Exercise instructions: Change every "chart" in the entries to "graph" and write the entries out again with nothing else altered. Leave the pictures out.

The data:
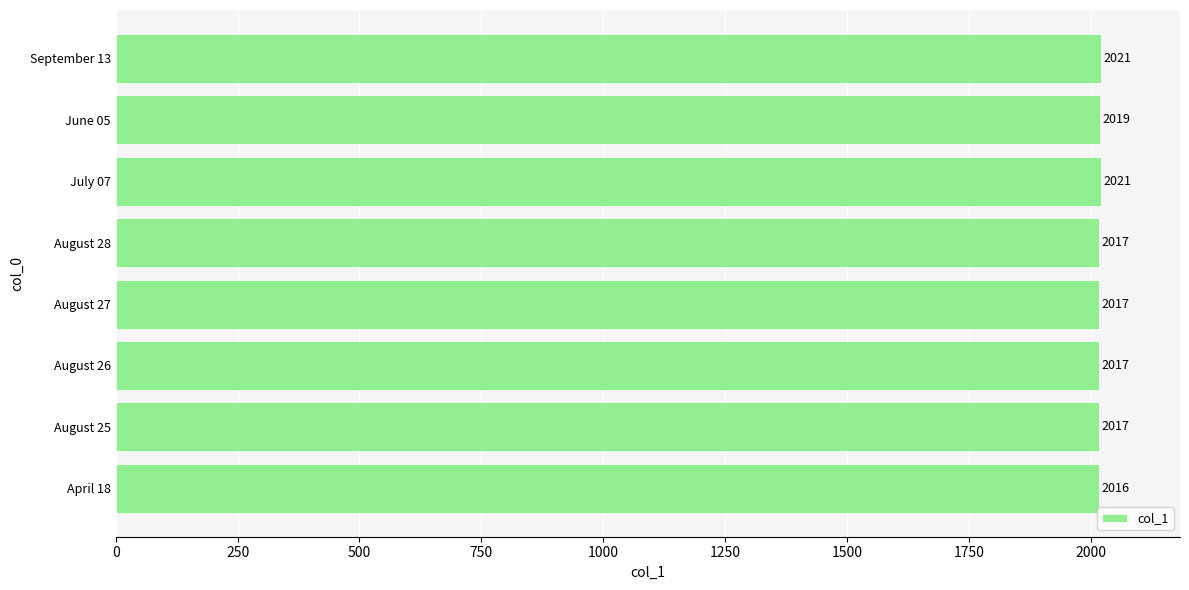

Does the chart contain any negative values?

No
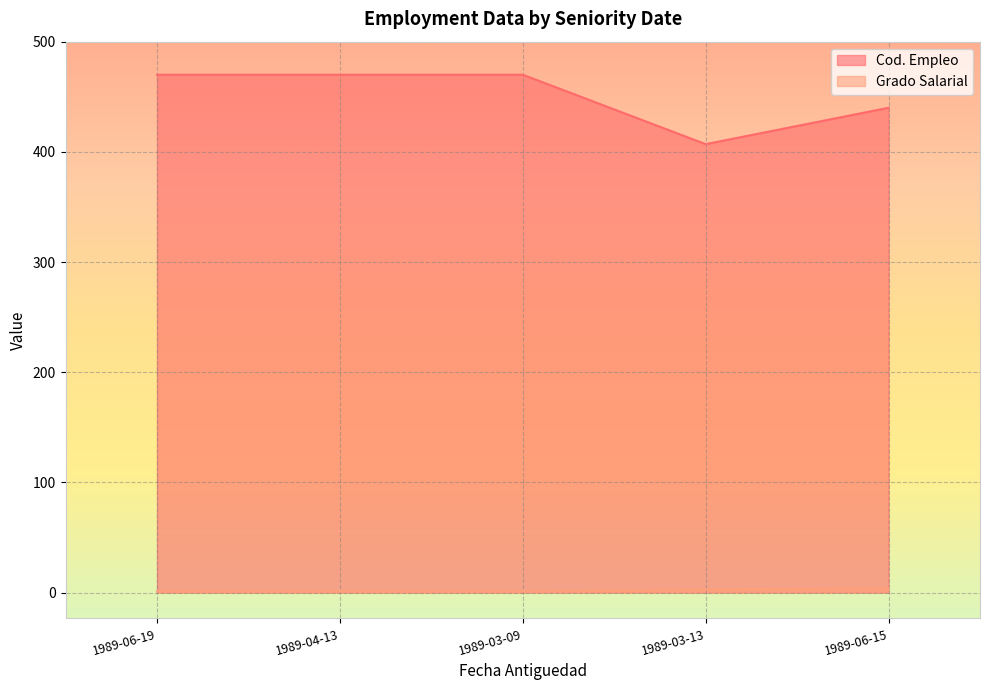

How many lines are shown in the chart?

2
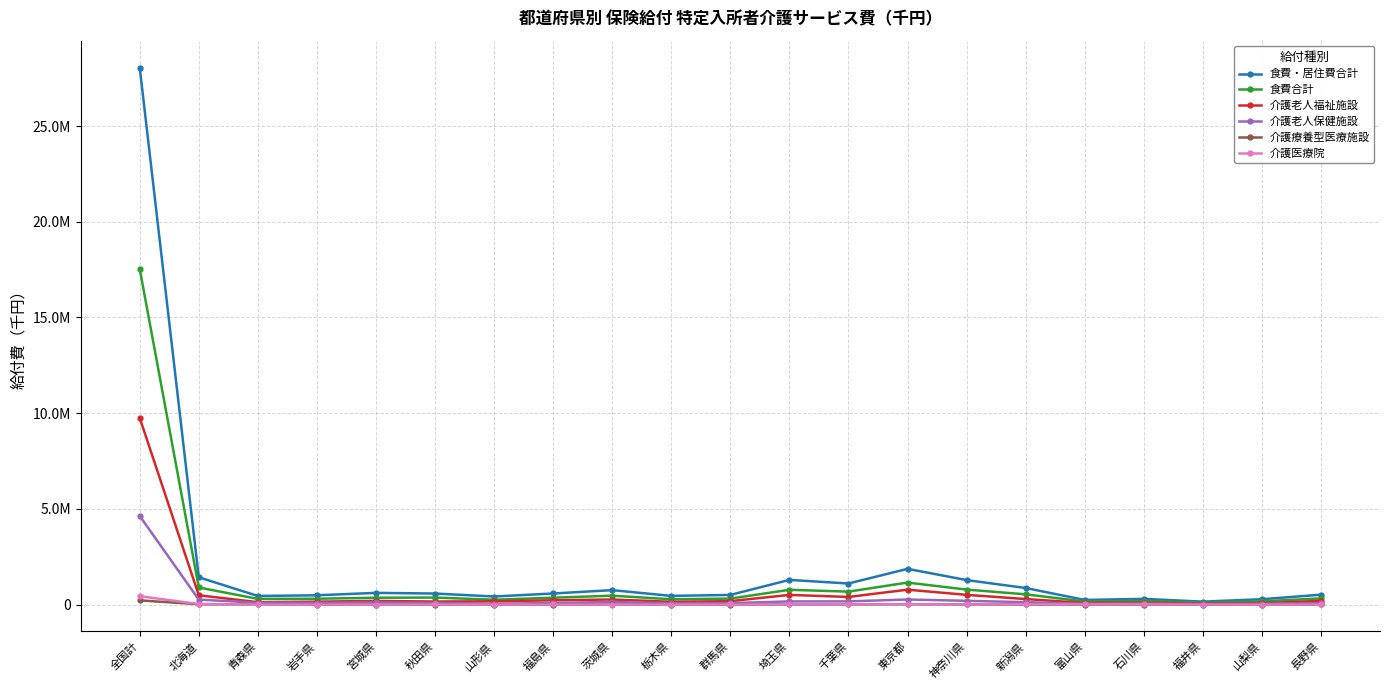

What are all the series names shown in the legend?

食費・居住費合計, 食費合計, 介護老人福祉施設, 介護老人保健施設, 介護療養型医療施設, 介護医療院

Response to this task:
Does the graph contain any negative values?

No

How many lines are shown in the graph?

2

What are all the series names shown in the legend?

食費・居住費合計, 食費合計, 介護老人福祉施設, 介護老人保健施設, 介護療養型医療施設, 介護医療院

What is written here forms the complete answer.